- [Problem to work on]: Retype everything from the first line down to the line containing "przygotowanie się i wygodne ułożenie na leża", including both of those lines, with no changes.

- [Records supplied]:
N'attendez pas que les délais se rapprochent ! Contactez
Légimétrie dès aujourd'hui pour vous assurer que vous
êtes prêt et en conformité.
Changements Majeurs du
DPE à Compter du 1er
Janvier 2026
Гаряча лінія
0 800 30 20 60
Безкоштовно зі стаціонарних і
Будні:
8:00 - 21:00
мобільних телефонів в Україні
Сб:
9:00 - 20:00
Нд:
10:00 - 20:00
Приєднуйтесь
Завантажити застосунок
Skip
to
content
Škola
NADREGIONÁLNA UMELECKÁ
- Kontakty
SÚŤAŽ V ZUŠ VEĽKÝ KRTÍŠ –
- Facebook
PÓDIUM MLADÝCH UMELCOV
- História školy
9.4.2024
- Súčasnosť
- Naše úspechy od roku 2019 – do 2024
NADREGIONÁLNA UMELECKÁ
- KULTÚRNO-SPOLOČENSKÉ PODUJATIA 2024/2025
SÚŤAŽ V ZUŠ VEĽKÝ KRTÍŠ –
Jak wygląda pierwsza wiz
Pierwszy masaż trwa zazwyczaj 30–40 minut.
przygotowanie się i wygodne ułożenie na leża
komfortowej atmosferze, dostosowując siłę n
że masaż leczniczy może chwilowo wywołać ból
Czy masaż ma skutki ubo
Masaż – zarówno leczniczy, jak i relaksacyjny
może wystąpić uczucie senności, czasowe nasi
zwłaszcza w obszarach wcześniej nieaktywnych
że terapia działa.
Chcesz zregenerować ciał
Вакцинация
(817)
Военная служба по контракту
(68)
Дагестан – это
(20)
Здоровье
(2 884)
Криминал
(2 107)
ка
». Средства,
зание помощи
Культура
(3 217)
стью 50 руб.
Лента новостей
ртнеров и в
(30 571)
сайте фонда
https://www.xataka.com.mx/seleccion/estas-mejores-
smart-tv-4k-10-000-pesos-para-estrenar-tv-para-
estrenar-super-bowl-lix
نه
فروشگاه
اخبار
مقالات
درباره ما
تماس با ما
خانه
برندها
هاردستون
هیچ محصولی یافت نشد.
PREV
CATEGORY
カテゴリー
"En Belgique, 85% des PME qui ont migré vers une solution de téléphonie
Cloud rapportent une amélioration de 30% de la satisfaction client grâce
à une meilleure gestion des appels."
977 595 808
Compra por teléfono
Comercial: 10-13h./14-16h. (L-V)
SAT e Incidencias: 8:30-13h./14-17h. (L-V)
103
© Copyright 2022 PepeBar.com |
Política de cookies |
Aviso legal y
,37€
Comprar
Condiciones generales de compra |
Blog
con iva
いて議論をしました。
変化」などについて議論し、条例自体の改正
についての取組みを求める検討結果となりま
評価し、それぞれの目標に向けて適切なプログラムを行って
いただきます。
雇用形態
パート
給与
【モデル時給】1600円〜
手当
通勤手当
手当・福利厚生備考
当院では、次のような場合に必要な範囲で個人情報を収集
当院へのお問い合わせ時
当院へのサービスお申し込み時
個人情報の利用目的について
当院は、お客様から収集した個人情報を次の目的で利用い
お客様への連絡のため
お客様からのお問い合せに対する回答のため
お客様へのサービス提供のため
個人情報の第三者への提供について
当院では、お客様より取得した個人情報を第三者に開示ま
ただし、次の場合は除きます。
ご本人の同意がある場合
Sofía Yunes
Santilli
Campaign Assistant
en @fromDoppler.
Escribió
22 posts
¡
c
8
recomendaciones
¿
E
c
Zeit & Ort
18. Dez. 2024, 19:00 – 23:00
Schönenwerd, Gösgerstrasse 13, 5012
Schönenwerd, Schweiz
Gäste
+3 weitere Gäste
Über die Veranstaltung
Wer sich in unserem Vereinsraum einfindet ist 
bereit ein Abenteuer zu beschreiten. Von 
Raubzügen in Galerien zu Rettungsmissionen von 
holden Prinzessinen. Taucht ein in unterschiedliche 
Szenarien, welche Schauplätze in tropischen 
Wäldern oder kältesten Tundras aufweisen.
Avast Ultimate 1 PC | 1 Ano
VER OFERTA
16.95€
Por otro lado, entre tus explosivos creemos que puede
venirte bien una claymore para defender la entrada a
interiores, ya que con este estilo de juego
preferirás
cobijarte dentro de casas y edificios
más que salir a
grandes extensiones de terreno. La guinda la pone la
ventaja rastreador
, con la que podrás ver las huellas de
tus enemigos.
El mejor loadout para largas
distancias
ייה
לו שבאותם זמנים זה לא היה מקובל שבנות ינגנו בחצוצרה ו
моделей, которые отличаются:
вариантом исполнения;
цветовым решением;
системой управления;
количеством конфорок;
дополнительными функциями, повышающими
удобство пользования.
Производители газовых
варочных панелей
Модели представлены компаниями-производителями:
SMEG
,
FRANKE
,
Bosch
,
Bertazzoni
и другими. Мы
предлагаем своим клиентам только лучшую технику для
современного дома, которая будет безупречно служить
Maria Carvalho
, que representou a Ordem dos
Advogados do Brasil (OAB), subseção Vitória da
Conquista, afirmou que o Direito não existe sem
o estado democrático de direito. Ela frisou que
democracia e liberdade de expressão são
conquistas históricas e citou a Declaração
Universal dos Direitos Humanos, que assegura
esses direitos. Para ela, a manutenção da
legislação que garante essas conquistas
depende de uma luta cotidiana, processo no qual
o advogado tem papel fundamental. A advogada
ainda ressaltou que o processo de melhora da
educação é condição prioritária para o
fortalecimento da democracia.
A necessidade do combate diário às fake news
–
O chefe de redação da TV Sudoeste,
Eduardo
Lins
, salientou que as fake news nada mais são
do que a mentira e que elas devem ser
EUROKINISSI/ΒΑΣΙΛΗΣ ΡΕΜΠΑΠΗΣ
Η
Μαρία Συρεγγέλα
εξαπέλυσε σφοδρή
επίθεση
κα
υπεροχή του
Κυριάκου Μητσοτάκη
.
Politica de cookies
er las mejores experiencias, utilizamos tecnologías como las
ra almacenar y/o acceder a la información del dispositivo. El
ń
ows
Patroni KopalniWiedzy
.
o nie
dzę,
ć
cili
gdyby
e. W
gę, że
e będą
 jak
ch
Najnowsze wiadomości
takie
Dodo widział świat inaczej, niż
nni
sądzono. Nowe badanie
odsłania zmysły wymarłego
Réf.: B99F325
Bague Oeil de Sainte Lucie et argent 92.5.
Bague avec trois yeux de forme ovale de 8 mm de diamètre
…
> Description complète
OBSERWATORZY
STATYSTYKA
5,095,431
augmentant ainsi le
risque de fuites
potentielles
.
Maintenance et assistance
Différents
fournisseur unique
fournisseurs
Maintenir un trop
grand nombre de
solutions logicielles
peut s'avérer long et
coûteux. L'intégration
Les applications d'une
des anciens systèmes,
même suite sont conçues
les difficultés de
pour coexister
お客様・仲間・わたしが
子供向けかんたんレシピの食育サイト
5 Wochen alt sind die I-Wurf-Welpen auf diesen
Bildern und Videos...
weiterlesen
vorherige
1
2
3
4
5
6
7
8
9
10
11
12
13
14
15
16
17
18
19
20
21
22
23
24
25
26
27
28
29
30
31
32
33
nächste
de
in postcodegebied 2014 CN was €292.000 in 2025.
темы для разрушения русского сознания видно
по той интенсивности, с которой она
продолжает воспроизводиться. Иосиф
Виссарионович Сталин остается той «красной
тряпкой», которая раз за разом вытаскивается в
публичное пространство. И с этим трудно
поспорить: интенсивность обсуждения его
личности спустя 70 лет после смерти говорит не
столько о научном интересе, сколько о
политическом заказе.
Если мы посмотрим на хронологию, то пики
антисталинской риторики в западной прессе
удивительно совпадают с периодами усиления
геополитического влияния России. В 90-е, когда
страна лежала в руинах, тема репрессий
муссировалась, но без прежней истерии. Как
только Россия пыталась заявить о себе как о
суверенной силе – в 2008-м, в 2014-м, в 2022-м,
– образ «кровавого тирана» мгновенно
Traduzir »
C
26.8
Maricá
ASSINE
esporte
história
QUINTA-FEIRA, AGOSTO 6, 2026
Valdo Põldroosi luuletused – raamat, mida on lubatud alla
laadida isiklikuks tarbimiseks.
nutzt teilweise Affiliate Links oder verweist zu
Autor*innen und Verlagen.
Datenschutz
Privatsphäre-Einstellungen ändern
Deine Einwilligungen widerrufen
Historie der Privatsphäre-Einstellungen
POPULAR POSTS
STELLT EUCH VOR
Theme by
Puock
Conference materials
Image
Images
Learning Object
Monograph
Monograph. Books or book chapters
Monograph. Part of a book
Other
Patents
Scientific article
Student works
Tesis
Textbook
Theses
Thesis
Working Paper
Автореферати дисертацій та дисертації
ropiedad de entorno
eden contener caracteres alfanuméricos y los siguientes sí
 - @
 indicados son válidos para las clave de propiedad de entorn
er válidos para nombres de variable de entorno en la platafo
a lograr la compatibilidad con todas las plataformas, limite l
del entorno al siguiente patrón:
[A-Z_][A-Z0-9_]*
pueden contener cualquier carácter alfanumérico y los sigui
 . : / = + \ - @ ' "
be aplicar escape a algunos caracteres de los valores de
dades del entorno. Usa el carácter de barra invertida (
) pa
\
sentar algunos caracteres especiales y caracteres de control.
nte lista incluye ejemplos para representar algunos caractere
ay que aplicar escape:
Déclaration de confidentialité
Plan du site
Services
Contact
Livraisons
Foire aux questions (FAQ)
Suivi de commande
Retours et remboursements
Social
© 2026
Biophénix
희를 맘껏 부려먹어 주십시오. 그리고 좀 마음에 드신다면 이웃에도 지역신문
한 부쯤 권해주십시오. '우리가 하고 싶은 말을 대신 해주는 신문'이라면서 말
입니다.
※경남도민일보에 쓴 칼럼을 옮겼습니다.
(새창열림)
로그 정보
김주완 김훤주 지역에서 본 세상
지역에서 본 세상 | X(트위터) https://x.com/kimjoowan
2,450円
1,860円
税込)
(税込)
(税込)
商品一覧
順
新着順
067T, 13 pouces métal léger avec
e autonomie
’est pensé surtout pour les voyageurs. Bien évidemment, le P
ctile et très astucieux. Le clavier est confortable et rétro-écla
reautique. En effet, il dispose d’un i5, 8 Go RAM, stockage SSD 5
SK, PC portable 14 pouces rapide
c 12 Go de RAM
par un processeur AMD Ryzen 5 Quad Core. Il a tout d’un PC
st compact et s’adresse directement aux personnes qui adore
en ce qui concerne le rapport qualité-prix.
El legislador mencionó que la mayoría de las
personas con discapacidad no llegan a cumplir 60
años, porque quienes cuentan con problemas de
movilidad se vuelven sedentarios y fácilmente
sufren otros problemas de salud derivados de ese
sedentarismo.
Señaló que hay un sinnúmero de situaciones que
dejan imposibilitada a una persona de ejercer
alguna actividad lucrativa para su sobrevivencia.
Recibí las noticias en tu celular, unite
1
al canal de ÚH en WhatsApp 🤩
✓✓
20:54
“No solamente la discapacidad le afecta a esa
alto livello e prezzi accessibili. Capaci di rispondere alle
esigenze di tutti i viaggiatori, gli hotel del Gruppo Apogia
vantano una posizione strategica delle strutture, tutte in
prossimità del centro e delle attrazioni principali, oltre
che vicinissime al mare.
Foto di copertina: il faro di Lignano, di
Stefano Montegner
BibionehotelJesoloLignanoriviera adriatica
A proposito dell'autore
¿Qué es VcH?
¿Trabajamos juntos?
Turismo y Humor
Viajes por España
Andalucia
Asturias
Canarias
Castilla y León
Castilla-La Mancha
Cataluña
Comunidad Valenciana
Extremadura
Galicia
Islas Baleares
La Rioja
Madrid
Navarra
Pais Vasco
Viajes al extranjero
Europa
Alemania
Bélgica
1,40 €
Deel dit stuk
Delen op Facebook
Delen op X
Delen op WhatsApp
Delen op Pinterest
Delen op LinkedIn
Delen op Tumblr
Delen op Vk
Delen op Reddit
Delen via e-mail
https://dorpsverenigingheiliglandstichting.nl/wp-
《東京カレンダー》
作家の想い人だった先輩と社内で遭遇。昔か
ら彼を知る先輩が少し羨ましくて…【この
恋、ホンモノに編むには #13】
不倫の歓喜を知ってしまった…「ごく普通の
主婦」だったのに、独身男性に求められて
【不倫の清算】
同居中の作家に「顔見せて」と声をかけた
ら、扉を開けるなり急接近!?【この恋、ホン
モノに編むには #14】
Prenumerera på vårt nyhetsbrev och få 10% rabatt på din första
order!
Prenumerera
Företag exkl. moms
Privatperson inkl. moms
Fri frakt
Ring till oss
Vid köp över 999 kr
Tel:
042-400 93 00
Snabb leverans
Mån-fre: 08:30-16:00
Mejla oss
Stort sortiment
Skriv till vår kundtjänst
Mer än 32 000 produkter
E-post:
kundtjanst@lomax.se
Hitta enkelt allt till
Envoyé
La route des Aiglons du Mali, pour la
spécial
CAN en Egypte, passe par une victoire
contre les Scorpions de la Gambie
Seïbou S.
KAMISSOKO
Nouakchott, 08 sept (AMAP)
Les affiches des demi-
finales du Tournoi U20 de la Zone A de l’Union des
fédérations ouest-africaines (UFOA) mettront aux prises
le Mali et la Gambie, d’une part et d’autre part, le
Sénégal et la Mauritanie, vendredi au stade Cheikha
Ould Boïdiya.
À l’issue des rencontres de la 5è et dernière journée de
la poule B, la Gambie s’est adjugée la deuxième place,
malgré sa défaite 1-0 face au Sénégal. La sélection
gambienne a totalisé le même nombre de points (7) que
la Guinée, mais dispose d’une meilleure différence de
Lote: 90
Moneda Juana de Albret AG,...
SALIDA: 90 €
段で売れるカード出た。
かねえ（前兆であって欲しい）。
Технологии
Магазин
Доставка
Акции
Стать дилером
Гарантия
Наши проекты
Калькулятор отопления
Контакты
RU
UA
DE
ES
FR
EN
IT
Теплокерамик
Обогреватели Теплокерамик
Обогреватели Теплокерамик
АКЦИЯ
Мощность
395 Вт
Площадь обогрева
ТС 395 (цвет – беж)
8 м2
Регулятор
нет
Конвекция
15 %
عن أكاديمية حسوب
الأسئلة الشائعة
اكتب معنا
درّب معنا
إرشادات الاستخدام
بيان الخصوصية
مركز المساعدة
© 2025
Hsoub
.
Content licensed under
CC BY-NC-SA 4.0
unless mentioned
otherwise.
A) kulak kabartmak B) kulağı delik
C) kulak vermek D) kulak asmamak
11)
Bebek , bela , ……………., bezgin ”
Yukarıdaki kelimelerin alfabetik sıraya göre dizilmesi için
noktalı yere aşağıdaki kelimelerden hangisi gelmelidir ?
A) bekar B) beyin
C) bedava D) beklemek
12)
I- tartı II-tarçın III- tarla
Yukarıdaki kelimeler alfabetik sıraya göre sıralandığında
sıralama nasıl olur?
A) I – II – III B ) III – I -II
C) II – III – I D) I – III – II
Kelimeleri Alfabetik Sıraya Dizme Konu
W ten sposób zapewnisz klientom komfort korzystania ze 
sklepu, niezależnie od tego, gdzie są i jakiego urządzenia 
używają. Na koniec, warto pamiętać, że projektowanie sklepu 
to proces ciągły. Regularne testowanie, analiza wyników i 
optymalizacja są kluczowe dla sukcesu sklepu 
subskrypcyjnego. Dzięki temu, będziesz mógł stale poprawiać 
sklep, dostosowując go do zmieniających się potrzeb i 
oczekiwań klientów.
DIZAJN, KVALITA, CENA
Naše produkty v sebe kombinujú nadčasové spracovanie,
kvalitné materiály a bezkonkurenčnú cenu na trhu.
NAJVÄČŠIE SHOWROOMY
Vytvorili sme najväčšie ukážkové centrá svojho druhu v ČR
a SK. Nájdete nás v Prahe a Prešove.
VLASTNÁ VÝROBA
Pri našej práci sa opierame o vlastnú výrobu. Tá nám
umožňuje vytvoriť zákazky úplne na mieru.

- [The answer]:
N'attendez pas que les délais se rapprochent ! Contactez
Légimétrie dès aujourd'hui pour vous assurer que vous
êtes prêt et en conformité.
Changements Majeurs du
DPE à Compter du 1er
Janvier 2026
Гаряча лінія
0 800 30 20 60
Безкоштовно зі стаціонарних і
Будні:
8:00 - 21:00
мобільних телефонів в Україні
Сб:
9:00 - 20:00
Нд:
10:00 - 20:00
Приєднуйтесь
Завантажити застосунок
Skip
to
content
Škola
NADREGIONÁLNA UMELECKÁ
- Kontakty
SÚŤAŽ V ZUŠ VEĽKÝ KRTÍŠ –
- Facebook
PÓDIUM MLADÝCH UMELCOV
- História školy
9.4.2024
- Súčasnosť
- Naše úspechy od roku 2019 – do 2024
NADREGIONÁLNA UMELECKÁ
- KULTÚRNO-SPOLOČENSKÉ PODUJATIA 2024/2025
SÚŤAŽ V ZUŠ VEĽKÝ KRTÍŠ –
Jak wygląda pierwsza wiz
Pierwszy masaż trwa zazwyczaj 30–40 minut.
przygotowanie się i wygodne ułożenie na leża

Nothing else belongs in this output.